* Fragmento de página:

########

Se ha cumplido mi sueño. Cuarenta y dos años después de la primera edición, y treinta y uno después de la última, Al este del Arbat vuelve a ver la luz.
Este libro nos recuerda que Hanna Krall fue una contrabandista. Y contrabandista de la Unión Soviética, nada menos.
No hay mejor calificativo para su método de reportera que el contrabando.
2.
Nos encontramos en la época en que el mayor amigo de la República Popular de Polonia era la Unión de Repúblicas Socialistas Soviéticas. De esta última se puede escribir bien o no escribir en absoluto. La imagen del aliado en los medios, la literatura y el cine polacos estaba controlada, censurada y limitada. Por ella velaban dos instituciones: el Comité Central del Partido Obrero Unificado de Polonia y la Oficina Principal del Control de Publicaciones y Espectáculos, conocida como oficina de la censura. (Como solía decir Teresa Torańska, sin el visto bueno de la censura, ni siquiera se podía imprimir la etiqueta de unas bragas).
Por hacernos una idea, tras la edición en 1960 de los dos primeros volúmenes del Diccionario de la lengua polaca, su autor, uno de los más destacados humanistas del país, el catedrático Witold Doroszewski, fue convocado junto con sus colaboradores a comparecer ante la Comisión de Cultura del Comité Central del POUP. Las autoridades tachaban de clericales y antisoviéticos los dos volúmenes del diccionario. El clericalismo se manifestaba, por ejemplo, en la entrada librar, porque incluía como ejemplo la expresión Dios me libre, y en la entrada querer, Dios no lo quiera. El antisovietismo se ponía de manifiesto en la entrada huésped, pues los autores citaban el proverbio «Huésped a deshora es peor que un tártaro». Llegó a sus oídos que aquello podía ofender a la República Autónoma Socialista Soviética Tártara.

########

* Filas de datos:
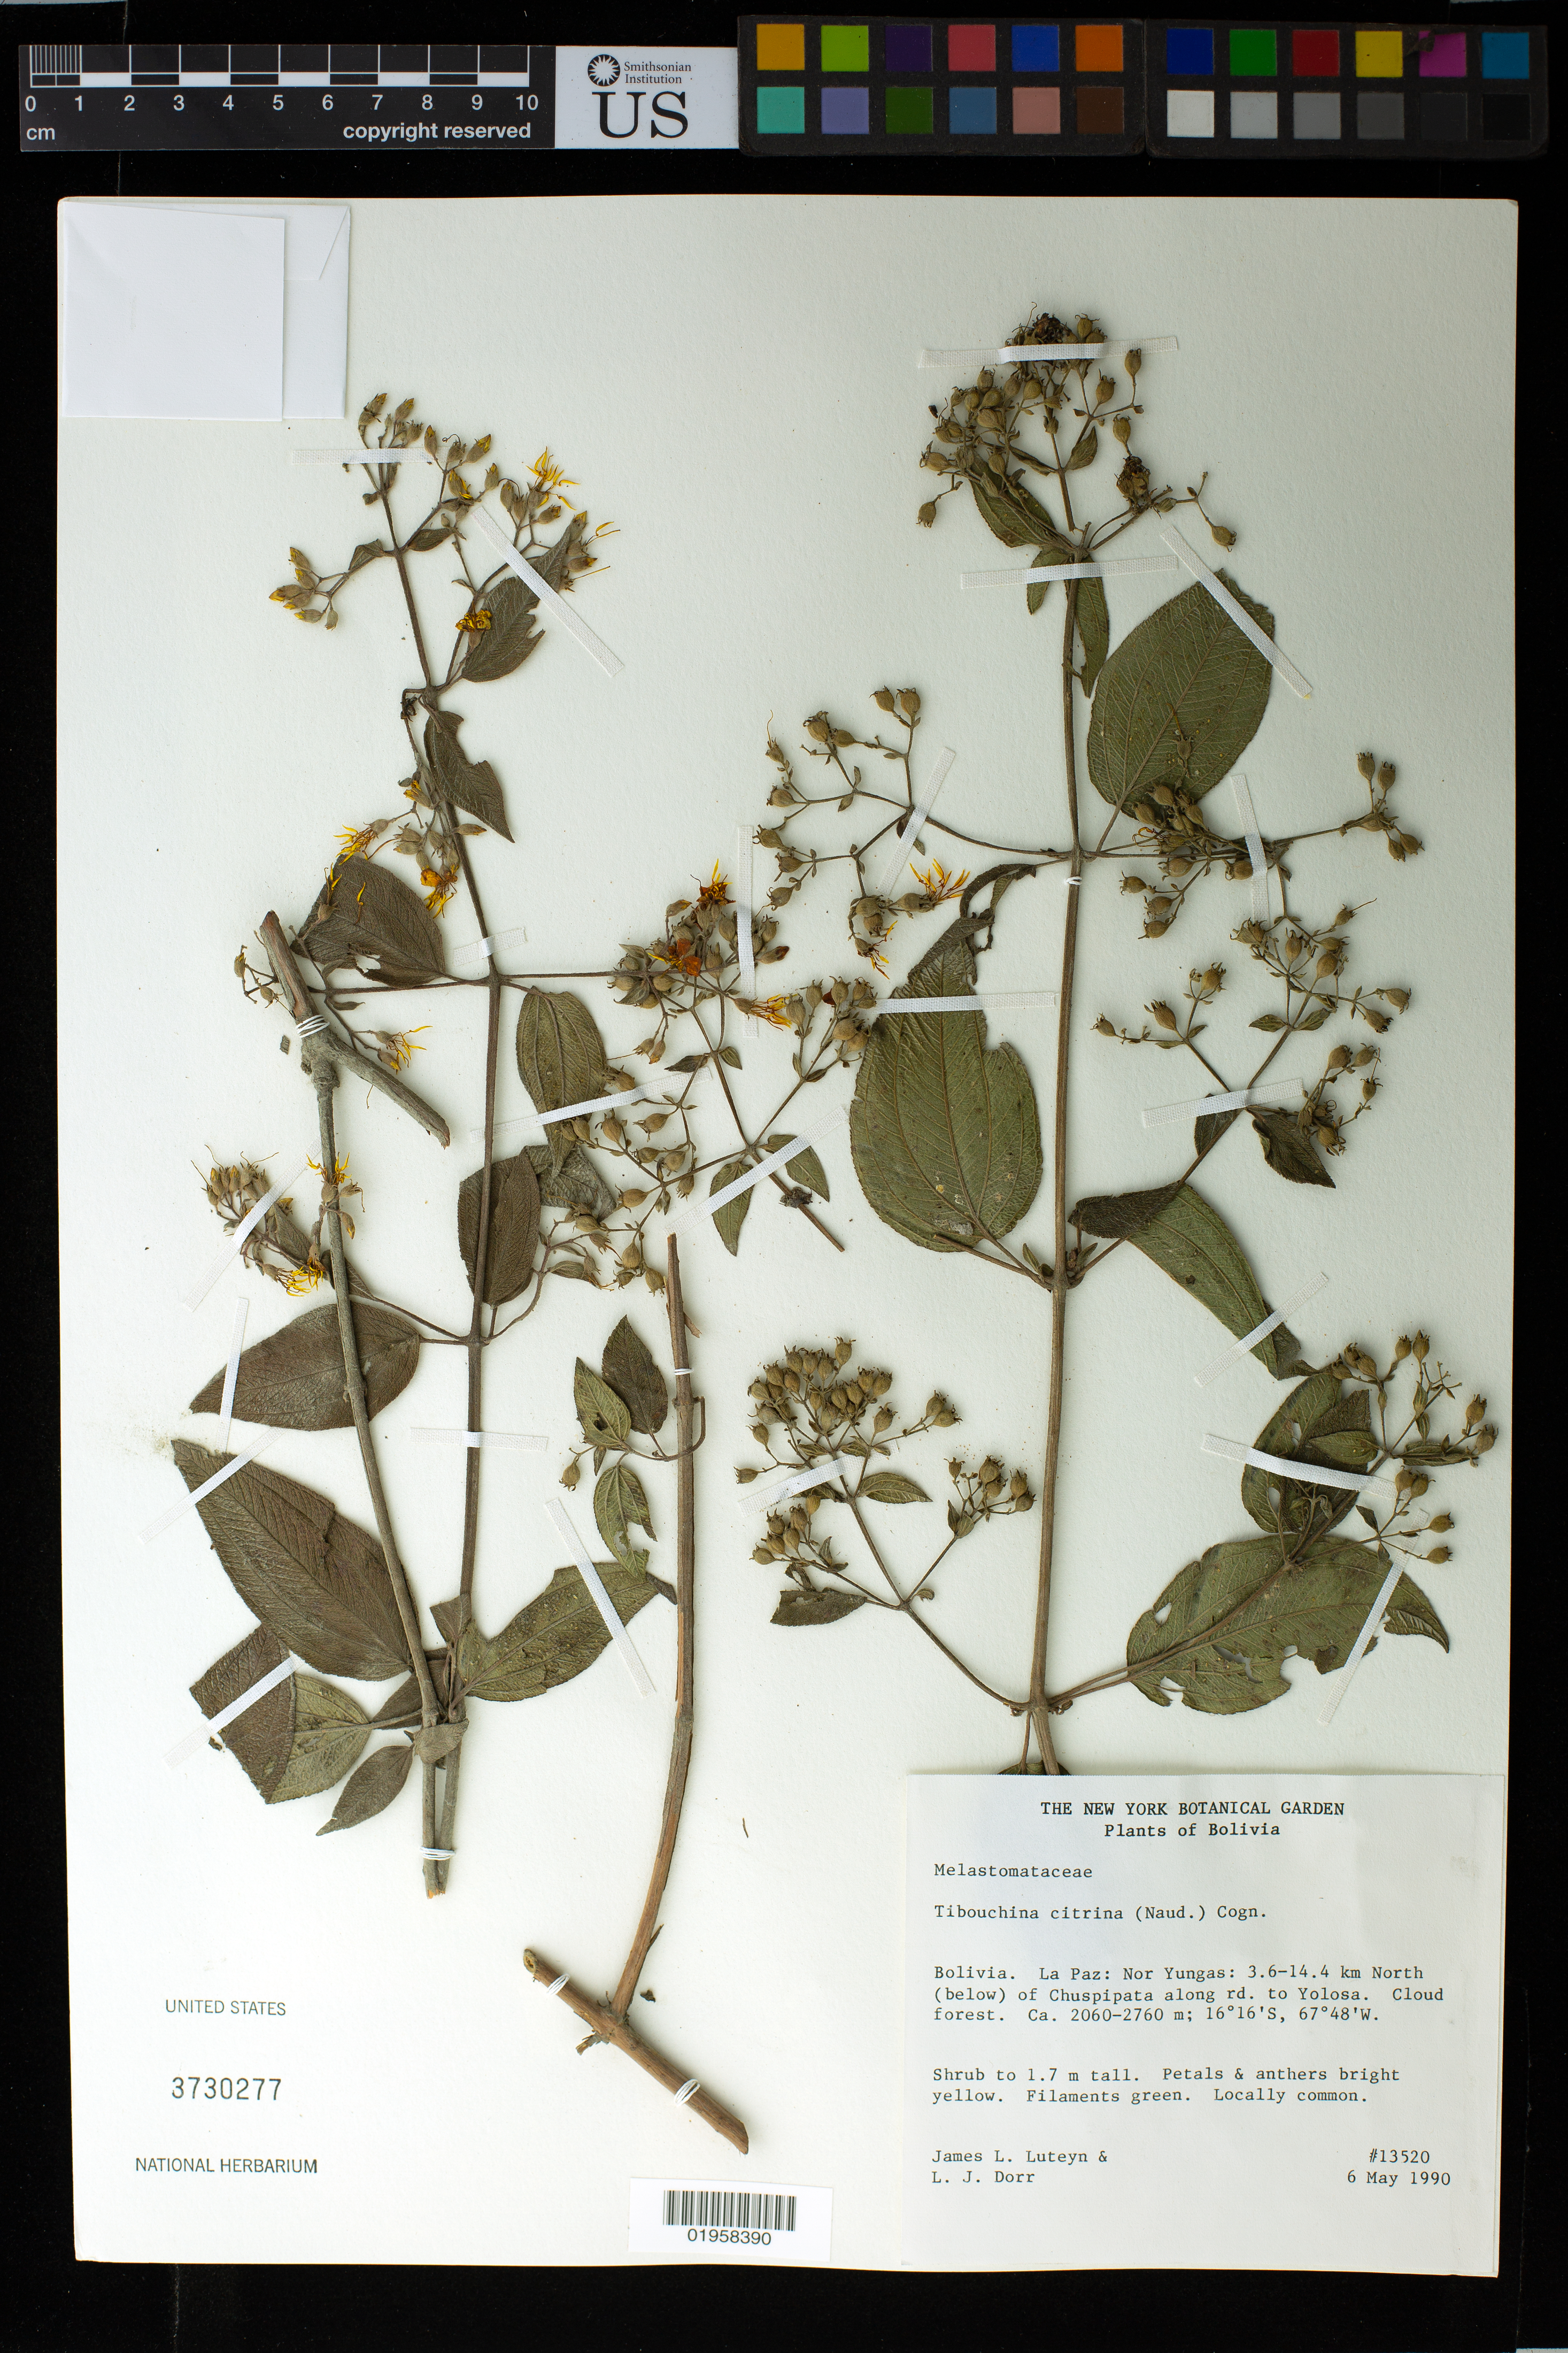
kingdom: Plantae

########

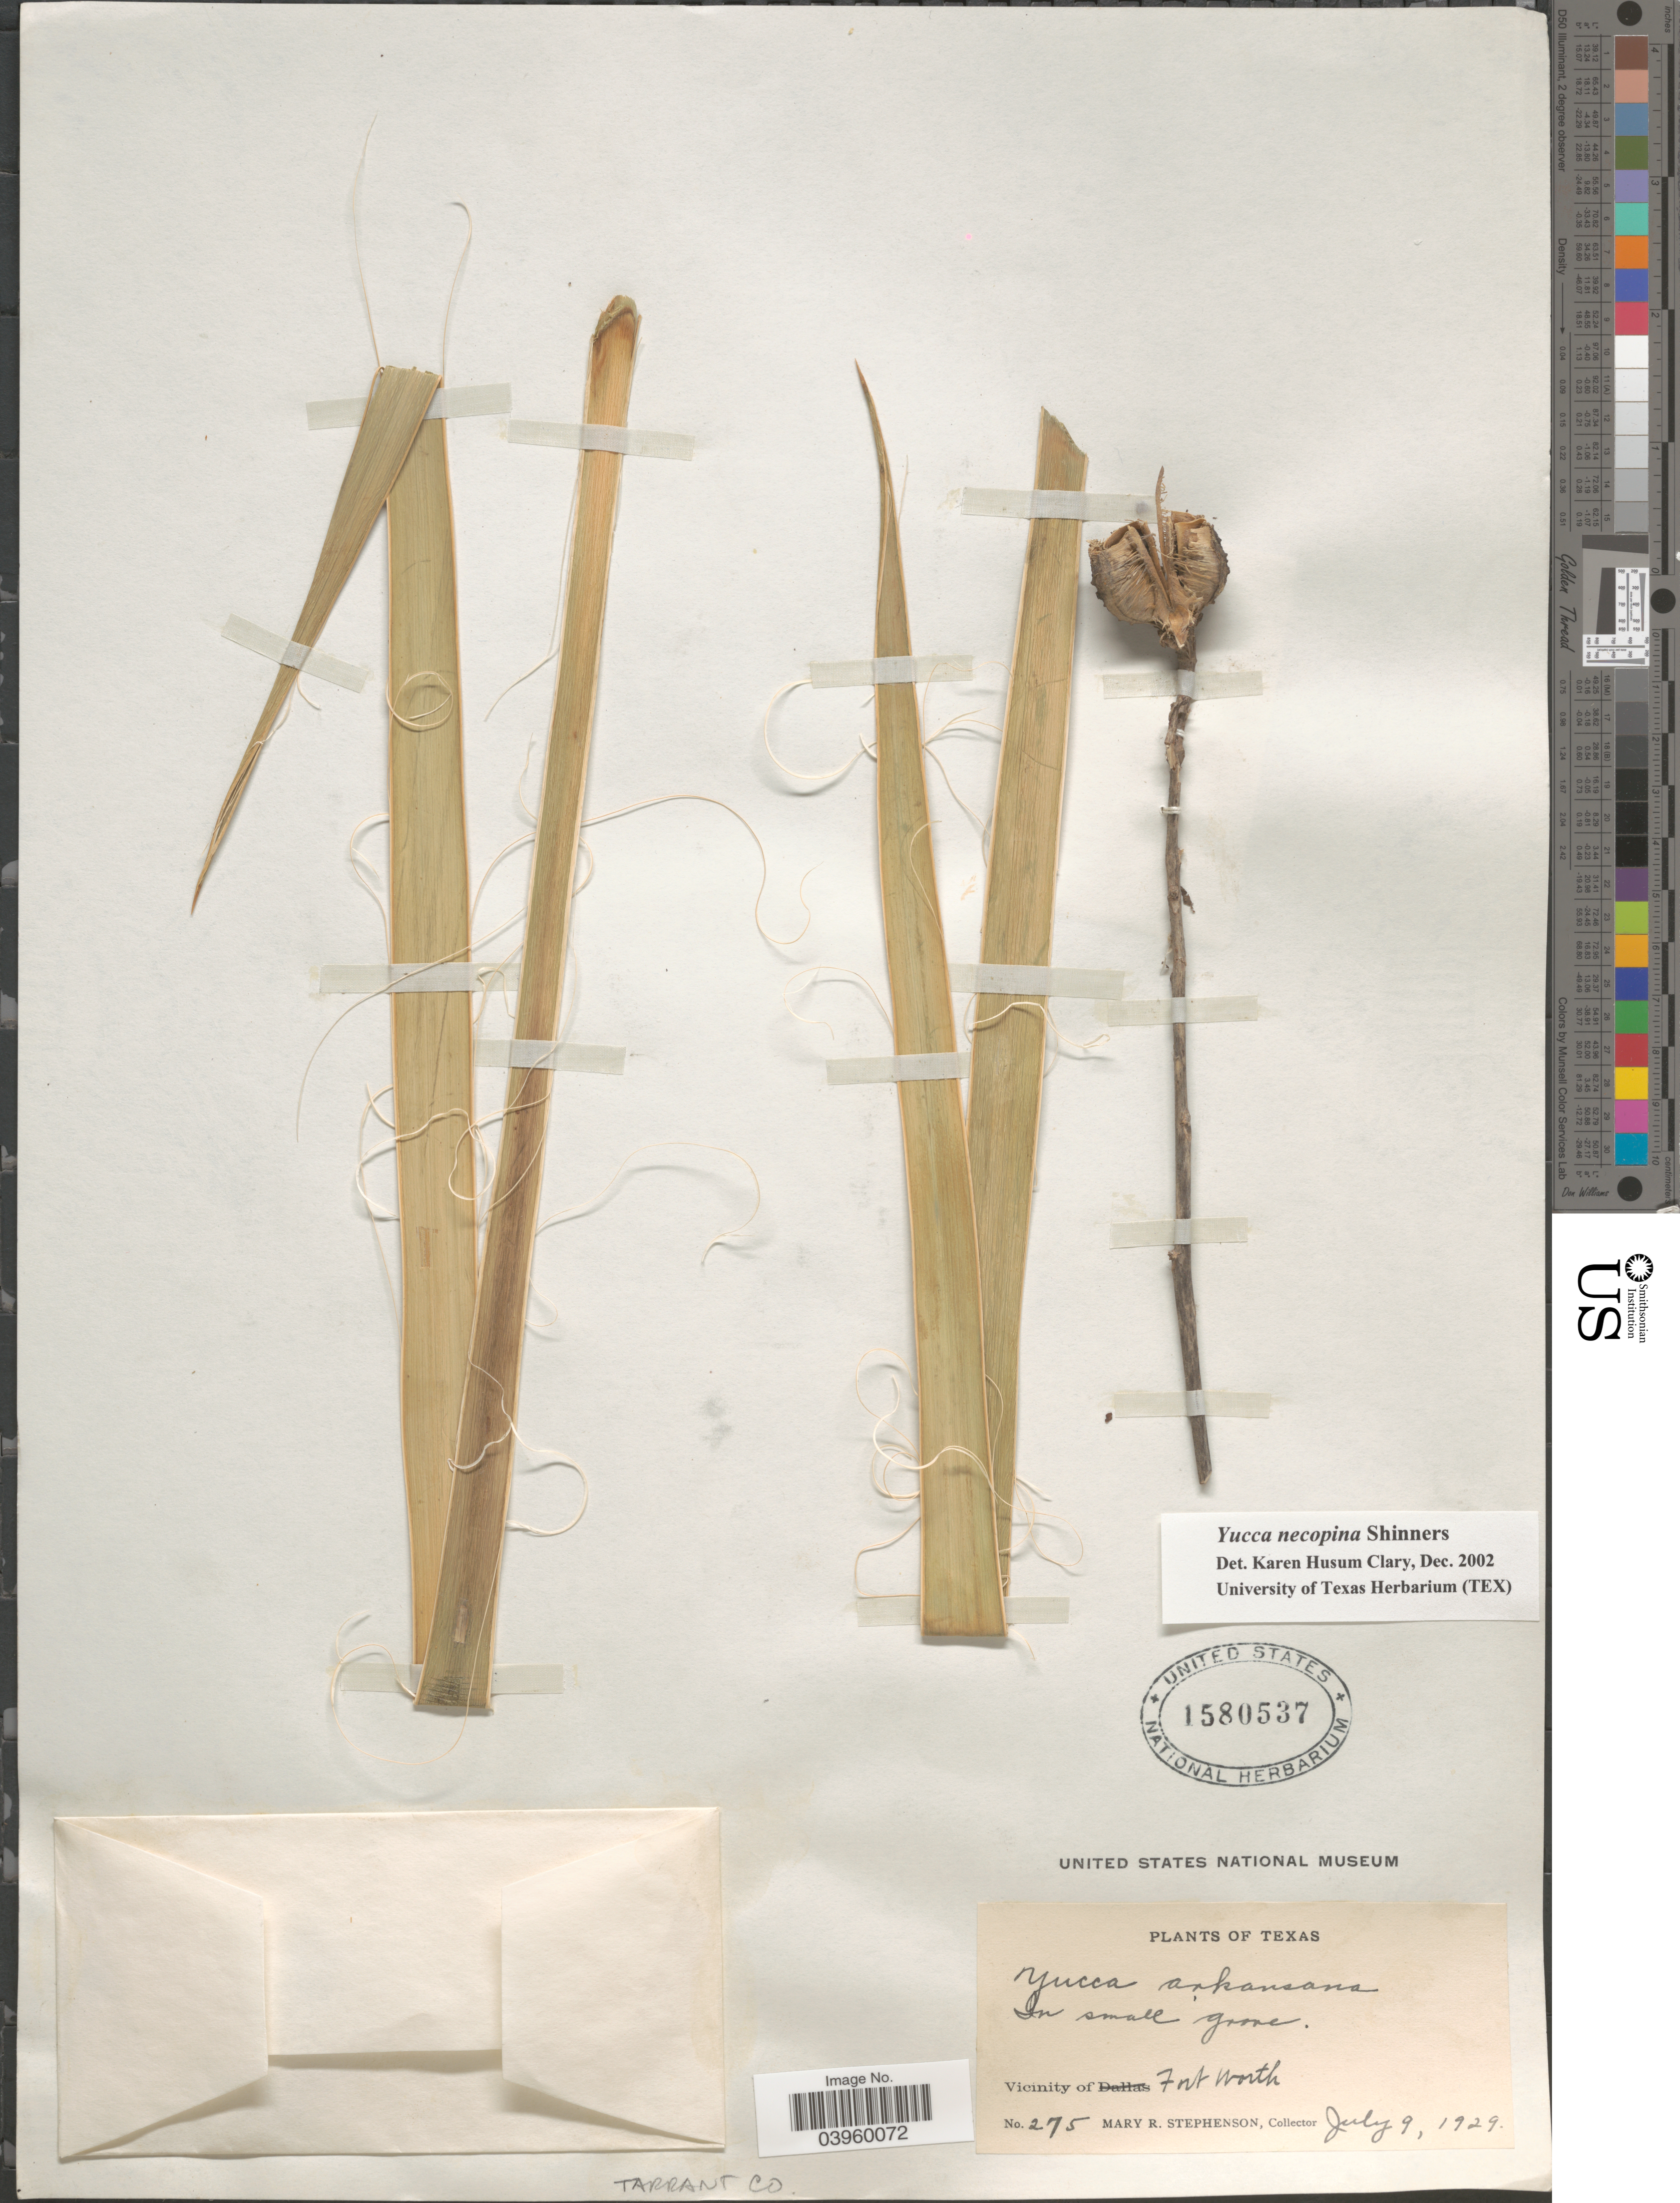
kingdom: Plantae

########

* Tarea escrita 1:
Explica, según el fragmento de la página, por qué las autoridades tacharon de antisoviético el diccionario de Witold Doroszewski.
* Tarea escrita 2:
Reproduce el texto del fragmento de la página empezando por «Nos encontramos en» y siguiendo hasta «de unas bragas).».

* Respuesta completa 1:
Las autoridades lo tacharon de antisoviético porque la entrada «huésped» citaba el proverbio «Huésped a deshora es peor que un tártaro». A las autoridades les llegó que aquello podía ofender a la República Autónoma Socialista Soviética Tártara.

* Respuesta completa 2:
Nos encontramos en la época en que el mayor amigo de la República Popular de Polonia era la Unión de Repúblicas Socialistas Soviéticas. De esta última se puede escribir bien o no escribir en absoluto. La imagen del aliado en los medios, la literatura y el cine polacos estaba controlada, censurada y limitada. Por ella velaban dos instituciones: el Comité Central del Partido Obrero Unificado de Polonia y la Oficina Principal del Control de Publicaciones y Espectáculos, conocida como oficina de la censura. (Como solía decir Teresa Torańska, sin el visto bueno de la censura, ni siquiera se podía imprimir la etiqueta de unas bragas).